New Haven is the first city in the country to grant identification to all residents, regardless of immigration status. The program captured the national spotlight when it started in June, particularly after Immigration and Customs Enforcement agents arrested 32 undocumented immigrants in Fair Haven two days after the program was unveiled.

The mobile unit was a direct response to residents’ requests that the ID services come to them, Matos said.

“The cards are available right here in your neighborhood, at your church, in your community,” said Ward 16 alderwoman Migdalia Castro. “We invite everyone to come out because if this one’s not near you, the next one may be around your corner.”

The unit plans to make weekly excursions to various community centers, including senior centers, community organizations, public schools, churches and Old Campus. It is slated to come to Yale the week of Nov. 5, Byrne said, although other city officials said that date is not final.

“Yale students are the perfect target group for this ID,” said city spokeswoman Jessica Mayorga. “Students who are here for four years of school should also be able to access basic city services, but they may not need or want a Connecticut driver’s license.”

Maddie Gelblum ’08, an intern at the mayor’s office, encouraged Elis to participate in the program.

“Students are residents of New Haven like anyone else, and there’s no reason they shouldn’t take part like any other resident,” she said.

The pastor of Second Star of Jacob Church invited the unit to set up in its small foyer. A line of elderly couples, mothers with young children in tow, and other residents lined up outside to pick up and fill out the paperwork, pay the $10 fee, present their proofs of identity and residency, and have their photos taken. The applications were processed later at City Hall, and the cards will be mailed to the applicants.

Milagro Adorno, who applied for her card at the church Wednesday, said it would have been impossible for her to obtain a card if the service had not come to her local church. Her job at Wal-Mart leaves her no time to go to City Hall during business hours.

Juan Reyes, who also applied, said bringing the ID services into the neighborhoods has helped ease lingering anxieties from June’s ICE raid.

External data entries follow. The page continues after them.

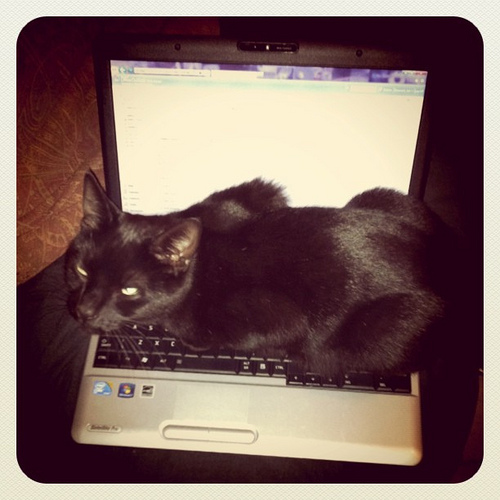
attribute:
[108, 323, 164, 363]
keys — black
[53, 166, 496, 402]
cat — black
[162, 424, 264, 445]
button — mouse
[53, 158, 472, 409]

“It helps calm people down,” he said. “It helps people get out of their houses instead of worrying that they’re going to come after us.”

Joseph Martinez, who was born in the United States, said he applied for an ID to show solidarity with the Latino community.

“They have my support, especially the hardworking people who come here wanting to make something of themselves, to have a better life and give their kids what they can’t give them in their home countries,” he said.

While the program is generally popular within New Haven, it has sparked controversy elsewhere. The city dismissed a northern Connecticut newspaper’s Freedom of Information Act request for the names of municipal ID applicants last month, citing invasion of privacy concerns.